Column: Trump’s executive order “Protecting the Nation” may have the opposite effect

Mia Sinha, Opinions Editor

Over the past few weeks after President Trump’s inauguration, he has passed seven executive orders. The most controversial order perhaps being “Protecting the Nation from Foreign Terrorist Entry into the United States,” which arguably could have the exact opposite effect of what it is meant to have.

This order suspended all refugees entering the US for four months and indefinitely for those specifically from Syria. These are the refugees currently in the most dire need of help, so the argument that the US should not let in refugees because an extremist may conceal himself as a refugee to gain access to US soil is a bit of a reach. Although this could potentially happen, the likelihood that embracing refugees will cause more harm, that of potential terrorist attacks, than good, that of safety and protection for those escaping the terrors of war, is very minimal.

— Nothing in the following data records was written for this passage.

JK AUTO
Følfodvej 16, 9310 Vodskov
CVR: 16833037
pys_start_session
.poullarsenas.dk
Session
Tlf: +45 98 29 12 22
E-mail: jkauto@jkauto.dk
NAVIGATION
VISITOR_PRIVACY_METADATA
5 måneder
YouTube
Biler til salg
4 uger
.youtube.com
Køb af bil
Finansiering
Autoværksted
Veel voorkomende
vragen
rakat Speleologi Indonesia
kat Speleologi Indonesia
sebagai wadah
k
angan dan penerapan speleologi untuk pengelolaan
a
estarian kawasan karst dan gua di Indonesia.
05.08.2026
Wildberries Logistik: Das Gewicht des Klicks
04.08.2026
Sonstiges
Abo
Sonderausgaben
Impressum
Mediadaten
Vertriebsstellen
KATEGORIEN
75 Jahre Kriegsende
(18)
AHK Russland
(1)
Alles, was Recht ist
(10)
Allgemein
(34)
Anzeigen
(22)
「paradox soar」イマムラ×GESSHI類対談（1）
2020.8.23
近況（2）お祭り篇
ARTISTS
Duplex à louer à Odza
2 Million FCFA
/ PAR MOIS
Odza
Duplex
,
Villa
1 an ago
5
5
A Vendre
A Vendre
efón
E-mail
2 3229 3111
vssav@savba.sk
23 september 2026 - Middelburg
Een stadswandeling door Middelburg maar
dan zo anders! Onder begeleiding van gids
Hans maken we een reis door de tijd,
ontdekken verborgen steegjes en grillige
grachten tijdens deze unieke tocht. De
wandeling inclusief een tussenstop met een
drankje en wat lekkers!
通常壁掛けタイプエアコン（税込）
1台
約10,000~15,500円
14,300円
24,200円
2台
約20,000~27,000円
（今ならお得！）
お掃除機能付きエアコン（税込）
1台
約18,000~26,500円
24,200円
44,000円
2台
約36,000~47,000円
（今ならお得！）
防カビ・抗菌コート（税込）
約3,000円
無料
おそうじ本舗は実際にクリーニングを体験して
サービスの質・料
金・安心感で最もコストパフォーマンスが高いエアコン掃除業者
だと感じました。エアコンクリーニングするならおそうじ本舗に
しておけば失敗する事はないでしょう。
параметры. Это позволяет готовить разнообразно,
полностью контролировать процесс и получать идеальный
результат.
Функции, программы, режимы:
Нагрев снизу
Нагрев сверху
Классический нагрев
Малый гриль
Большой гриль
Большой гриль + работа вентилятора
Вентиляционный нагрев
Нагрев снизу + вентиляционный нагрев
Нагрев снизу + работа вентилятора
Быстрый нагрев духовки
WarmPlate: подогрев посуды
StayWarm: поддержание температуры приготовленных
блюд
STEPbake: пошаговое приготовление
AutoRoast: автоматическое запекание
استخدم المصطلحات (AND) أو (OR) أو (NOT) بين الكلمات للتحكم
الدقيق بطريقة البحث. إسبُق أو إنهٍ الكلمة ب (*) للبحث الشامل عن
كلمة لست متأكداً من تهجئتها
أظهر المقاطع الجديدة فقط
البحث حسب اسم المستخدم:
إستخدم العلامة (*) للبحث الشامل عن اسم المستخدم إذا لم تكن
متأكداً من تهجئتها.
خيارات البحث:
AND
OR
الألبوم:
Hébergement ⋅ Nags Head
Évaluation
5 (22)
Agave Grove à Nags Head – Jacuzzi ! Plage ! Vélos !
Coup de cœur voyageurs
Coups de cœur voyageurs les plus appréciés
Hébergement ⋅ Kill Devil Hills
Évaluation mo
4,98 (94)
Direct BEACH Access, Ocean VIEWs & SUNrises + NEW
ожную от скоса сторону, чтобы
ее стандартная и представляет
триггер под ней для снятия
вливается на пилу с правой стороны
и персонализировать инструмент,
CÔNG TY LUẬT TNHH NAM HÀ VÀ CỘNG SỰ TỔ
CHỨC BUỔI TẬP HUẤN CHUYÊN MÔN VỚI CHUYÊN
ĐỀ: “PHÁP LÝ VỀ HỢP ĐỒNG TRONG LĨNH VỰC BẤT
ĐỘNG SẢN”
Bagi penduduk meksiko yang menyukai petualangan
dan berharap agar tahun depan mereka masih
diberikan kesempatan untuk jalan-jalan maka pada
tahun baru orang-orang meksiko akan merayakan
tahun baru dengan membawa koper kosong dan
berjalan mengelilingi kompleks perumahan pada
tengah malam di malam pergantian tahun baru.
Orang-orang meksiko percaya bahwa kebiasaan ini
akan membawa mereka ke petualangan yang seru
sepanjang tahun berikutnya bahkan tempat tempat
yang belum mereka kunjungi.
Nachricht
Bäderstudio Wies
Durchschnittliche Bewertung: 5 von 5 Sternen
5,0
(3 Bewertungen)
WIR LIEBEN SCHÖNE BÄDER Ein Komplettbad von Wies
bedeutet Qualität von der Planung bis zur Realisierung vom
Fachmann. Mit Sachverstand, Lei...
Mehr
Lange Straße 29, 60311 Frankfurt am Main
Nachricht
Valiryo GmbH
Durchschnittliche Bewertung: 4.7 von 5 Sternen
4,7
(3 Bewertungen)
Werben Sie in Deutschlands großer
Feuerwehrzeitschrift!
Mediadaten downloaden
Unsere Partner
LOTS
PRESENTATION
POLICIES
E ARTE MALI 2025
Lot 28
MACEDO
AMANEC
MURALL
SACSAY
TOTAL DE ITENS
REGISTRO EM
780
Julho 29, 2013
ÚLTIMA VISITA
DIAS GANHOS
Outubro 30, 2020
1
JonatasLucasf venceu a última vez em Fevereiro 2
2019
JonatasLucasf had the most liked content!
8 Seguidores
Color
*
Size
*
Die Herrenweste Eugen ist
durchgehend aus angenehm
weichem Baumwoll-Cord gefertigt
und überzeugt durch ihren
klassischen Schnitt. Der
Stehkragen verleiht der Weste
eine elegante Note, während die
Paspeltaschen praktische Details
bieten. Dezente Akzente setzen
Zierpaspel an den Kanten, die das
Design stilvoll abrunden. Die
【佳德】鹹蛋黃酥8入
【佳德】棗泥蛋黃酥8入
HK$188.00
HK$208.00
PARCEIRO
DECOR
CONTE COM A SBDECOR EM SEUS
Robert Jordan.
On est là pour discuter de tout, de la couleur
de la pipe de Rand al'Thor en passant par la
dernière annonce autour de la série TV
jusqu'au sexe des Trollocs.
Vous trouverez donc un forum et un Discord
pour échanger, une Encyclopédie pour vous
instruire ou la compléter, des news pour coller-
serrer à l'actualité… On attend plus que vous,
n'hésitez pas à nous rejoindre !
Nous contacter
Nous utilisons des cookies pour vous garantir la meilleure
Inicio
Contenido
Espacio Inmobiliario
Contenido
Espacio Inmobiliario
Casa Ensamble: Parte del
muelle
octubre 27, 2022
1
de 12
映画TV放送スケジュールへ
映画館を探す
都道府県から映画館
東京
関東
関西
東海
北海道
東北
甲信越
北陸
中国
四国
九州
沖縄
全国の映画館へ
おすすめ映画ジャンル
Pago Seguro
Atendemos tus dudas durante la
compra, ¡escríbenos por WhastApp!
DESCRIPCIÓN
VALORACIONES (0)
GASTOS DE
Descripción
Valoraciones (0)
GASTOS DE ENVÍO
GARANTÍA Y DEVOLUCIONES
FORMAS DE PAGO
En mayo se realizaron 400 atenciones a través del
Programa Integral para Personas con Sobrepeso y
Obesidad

However, during the four months, Trump plans to come up with a more effective and uniform vetting system that will use in-person interviews, a singular identity database to catch duplicate applications, forms to identify fraudulent answers, and a “mechanism” to ensure the applicant will contribute to society and will not commit criminal or terrorist acts. This new vetting process sounds great, and I am all for a strong screening process to keep out those few looking to harm US citizens, but the terms laid out are quite vague as to what “mechanism” will prove the true intent of a refugee or person applying for visas/citizenship. The process to citizenship is already a very tedious hard-earned matter that can take up to two years, so hopefully, President Trump’s new screening process will make for a much more time efficient endeavor, though it does not seem this way.

After the four month period restricting refugees from entering ends, the executive order cuts the number of refugees permitted to enter the US from 110,000 to 50,000 this year. I can only assume that these allowed refugees will be heavily evaluated and handpicked individuals. On this note, although the executive order does not specifically mention discriminating against particular religions, i.g. Islam, it does mention prioritizing individuals “on the basis of religious-based persecution, provided that the religion of the individual is a minority religion in the individual’s country of nationality,” i.g. Christianity.

Not only did the order bar refugees, but also any citizens, even those with visas or green cards, that are from Muslim majority nations including Iran, Iraq, Lybia, Somalia, Sudan, Syria, and Yemen from entering the US. These countries were previously in legislation during Obama’s administration to be more carefully vetted. Although the Trump administration hesitates to call it a “Muslim ban,” the fact that these countries do have a Muslim majority makes this seem like a ban on Muslims. Trump’s claim for selecting these particular countries is that in lieu of 9/11 and threats from the ISIS, the US faces a large threat of potential terror. However, one of the most controversial parts of these listed countries is that Suadi Arabia is not on this list, since they are where most of the 9/11 terrorists originated from. There is much speculation that Trump may have left it off the list, although they are the biggest threat of potential ISIS terrorists, because he has strong business ties there.

Finally, the fact that these countries are being heavily targeted with restrictions may bring about the opposite effect of the national protection it is supposed to create. Because every terrorist attack since 9/11 has been enacted by home-grown terrorists, banning these specific countries may not even deter terrorist attacks. Instead, this “Muslim Ban” could potentially aggravate and spur radical responses.